In v2.11.1 of qemu, that we use, we already have 
b29fd33db578decacd14f34933b29aece3e7c25e. Previous testing
and collected log was done with it present.

But my understanding that eret would happen when target exits
an interrupt, here I don't think it enters one.

Consider that target explicitely disables interrupts and while it is
disabled, arm_cpu_exec_interrupt function calls arm_excp_unmasked
and it returns false, so arm_cpu_do_interrupt is not called. Main
loop resume execution, and one of the block explicitely
reenables interrupt and sequence continues without ever returning to
main loop.

For example, if I apply below patch, it boots fine.
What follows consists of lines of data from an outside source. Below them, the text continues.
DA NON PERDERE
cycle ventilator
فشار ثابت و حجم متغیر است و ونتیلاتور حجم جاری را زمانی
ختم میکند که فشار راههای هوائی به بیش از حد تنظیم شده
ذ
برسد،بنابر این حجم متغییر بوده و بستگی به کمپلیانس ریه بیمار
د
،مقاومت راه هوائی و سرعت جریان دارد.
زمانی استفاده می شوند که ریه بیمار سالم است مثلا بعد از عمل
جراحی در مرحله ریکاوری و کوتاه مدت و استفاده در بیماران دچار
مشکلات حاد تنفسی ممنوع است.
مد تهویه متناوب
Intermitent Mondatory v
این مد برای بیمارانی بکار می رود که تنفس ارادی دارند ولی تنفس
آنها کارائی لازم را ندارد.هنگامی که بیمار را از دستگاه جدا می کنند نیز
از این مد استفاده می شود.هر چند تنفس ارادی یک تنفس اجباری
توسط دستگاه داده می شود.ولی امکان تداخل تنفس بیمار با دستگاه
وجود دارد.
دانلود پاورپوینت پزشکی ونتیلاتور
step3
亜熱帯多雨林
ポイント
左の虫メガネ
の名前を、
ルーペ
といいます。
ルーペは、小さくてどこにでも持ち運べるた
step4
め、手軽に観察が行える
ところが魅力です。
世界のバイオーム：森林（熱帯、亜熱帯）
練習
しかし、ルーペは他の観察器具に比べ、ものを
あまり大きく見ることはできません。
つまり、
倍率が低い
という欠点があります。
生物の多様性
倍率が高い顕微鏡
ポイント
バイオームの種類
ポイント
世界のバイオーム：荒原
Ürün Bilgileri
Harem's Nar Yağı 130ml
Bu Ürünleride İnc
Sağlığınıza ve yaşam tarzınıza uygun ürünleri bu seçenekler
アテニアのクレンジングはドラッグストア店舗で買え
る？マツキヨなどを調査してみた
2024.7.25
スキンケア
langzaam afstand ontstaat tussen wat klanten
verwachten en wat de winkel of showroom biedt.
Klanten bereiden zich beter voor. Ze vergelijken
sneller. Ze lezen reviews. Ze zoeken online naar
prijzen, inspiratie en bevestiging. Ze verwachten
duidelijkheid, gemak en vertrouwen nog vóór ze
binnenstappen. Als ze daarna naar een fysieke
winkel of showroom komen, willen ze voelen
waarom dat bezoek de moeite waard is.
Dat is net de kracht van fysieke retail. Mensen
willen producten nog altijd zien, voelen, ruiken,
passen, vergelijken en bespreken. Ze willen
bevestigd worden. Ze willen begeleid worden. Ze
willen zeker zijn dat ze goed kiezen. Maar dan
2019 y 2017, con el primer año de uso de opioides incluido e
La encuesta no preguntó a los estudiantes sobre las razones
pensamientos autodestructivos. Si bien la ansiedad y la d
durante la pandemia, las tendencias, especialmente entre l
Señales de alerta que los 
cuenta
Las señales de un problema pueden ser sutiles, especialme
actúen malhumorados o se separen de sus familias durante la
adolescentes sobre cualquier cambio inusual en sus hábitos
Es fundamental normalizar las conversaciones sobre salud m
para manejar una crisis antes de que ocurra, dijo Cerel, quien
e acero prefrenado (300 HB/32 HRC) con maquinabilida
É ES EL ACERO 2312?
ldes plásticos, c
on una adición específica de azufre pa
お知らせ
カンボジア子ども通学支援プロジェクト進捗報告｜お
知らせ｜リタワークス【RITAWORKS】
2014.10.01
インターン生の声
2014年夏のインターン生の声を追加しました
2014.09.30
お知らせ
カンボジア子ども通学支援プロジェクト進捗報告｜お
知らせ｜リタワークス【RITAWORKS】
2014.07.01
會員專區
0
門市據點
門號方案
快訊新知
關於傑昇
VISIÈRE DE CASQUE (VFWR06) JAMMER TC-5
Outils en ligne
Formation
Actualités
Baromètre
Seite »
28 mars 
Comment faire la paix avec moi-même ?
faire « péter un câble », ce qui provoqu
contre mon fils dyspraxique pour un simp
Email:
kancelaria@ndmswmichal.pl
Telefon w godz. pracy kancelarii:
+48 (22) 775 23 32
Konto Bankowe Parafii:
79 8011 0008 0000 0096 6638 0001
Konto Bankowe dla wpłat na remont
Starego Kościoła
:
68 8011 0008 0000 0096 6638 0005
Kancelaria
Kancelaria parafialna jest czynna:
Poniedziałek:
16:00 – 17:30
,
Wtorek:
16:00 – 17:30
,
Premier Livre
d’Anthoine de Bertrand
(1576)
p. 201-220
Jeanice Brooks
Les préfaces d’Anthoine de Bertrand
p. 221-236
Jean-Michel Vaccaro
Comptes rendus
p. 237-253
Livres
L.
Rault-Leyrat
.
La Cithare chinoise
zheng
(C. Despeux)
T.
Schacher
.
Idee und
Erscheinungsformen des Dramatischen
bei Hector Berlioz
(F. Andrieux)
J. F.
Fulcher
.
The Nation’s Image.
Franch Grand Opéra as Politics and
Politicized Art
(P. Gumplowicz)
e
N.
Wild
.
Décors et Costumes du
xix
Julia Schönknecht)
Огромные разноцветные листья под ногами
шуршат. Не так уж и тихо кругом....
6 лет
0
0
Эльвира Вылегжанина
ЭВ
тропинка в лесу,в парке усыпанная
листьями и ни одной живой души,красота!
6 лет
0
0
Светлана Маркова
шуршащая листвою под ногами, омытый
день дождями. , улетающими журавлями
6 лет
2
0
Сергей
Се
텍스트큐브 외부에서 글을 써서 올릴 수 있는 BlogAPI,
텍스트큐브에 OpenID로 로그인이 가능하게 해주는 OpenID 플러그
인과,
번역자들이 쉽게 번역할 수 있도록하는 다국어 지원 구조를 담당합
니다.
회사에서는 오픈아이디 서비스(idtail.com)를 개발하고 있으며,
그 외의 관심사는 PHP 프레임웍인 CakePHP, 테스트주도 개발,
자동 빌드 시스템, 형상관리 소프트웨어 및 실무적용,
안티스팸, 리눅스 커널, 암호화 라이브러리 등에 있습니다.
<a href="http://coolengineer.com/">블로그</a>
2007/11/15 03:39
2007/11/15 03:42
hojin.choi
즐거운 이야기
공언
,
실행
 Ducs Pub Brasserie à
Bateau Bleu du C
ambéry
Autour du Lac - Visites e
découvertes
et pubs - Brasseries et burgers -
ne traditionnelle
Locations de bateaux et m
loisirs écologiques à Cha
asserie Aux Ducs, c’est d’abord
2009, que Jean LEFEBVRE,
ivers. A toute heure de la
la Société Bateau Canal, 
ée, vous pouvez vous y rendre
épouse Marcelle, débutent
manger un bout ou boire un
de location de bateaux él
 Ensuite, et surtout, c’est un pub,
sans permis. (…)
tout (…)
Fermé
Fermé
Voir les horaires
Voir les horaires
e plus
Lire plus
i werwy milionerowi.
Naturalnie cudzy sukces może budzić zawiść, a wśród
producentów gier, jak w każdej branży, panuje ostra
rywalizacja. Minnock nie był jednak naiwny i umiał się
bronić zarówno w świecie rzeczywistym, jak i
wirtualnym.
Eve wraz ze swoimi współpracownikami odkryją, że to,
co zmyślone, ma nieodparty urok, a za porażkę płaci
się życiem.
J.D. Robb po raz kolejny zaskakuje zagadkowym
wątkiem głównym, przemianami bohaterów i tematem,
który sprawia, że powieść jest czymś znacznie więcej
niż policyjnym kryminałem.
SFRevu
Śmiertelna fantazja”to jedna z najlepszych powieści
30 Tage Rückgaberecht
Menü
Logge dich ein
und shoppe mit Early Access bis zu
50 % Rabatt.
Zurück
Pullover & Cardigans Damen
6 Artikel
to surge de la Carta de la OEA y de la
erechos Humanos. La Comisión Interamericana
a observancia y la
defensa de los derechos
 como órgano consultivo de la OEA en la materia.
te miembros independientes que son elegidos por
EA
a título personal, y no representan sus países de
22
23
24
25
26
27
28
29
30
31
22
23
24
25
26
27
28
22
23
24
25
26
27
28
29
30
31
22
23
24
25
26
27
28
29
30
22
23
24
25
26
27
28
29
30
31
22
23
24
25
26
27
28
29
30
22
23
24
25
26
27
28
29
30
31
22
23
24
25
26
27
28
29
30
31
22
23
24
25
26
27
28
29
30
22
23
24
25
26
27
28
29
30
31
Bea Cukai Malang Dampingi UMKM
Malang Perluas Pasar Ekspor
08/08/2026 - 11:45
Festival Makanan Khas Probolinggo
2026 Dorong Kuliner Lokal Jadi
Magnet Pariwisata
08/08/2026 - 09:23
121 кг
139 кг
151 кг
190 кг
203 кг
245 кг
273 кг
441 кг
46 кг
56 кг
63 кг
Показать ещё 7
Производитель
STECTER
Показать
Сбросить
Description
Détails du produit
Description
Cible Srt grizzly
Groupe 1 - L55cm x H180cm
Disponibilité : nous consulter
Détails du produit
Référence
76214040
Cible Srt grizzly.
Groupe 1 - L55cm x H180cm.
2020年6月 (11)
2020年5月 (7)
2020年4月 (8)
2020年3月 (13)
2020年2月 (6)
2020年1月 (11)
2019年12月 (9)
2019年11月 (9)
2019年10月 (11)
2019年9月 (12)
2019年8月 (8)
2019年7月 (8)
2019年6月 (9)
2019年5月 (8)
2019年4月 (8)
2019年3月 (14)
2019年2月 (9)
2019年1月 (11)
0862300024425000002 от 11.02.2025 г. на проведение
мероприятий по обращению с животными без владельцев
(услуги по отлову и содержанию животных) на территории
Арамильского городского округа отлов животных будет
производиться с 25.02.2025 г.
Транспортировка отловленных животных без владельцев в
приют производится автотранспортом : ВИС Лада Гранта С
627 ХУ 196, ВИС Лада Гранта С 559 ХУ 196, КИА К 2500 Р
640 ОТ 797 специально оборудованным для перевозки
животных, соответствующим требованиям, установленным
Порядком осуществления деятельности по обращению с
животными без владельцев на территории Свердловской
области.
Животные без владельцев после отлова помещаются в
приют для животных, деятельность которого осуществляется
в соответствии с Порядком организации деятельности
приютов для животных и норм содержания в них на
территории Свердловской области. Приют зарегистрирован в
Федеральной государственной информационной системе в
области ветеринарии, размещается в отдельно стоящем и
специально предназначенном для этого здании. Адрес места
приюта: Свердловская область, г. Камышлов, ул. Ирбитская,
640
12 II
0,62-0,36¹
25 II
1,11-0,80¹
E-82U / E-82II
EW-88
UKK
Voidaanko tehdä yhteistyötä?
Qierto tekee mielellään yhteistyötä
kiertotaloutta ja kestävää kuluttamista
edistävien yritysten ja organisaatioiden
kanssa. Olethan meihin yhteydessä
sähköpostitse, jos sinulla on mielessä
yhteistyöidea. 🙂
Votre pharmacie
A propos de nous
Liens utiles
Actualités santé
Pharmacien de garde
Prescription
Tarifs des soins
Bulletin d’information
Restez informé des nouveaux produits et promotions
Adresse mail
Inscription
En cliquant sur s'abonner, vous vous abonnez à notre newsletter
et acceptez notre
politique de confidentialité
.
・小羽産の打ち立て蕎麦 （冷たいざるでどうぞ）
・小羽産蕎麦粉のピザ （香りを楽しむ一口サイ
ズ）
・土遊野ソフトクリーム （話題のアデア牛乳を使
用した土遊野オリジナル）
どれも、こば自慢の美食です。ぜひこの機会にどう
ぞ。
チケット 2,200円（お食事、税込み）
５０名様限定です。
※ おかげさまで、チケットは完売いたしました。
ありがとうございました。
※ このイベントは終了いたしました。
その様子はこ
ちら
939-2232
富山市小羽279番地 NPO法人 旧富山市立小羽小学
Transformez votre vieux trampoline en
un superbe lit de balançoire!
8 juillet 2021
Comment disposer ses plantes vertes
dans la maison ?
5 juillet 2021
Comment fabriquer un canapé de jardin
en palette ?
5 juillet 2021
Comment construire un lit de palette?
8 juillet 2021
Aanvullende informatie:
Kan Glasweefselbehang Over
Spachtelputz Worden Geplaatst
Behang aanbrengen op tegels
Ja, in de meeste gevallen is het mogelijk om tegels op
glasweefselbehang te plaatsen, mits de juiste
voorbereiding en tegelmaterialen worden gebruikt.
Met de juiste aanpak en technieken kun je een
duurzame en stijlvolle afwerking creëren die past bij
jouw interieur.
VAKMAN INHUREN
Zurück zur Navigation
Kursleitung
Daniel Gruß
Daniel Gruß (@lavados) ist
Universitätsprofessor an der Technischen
But I am not sure
in what other places similar thing is needed, and whether below
is complete and correct:

diff --git a/target/arm/helper.c b/target/arm/helper.c
index 91a9300..19128c5 100644
--- a/target/arm/helper.c
+++ b/target/arm/helper.c
@@ -2948,6 +2948,14 @@ static CPAccessResult aa64_daif_access(CPUARMState *env, const ARMCPRegInfo *ri,
  static void aa64_daif_write(CPUARMState *env, const ARMCPRegInfo *ri,
                              uint64_t value)
  {
+    if (env->daif & ~(value & PSTATE_DAIF)) {
+        /* reenabling interrupts */
+        CPUState *cs = CPU(arm_env_get_cpu(env));
+        if (cs->interrupt_request) {
+            /* there is pending one, let's drop back into main loop */
+            cs->icount_decr.u16.high = -1;
+        }
+    }
      env->daif = value & PSTATE_DAIF;
  }

Thanks,
Victor

> <snip>
> --
> Alex
>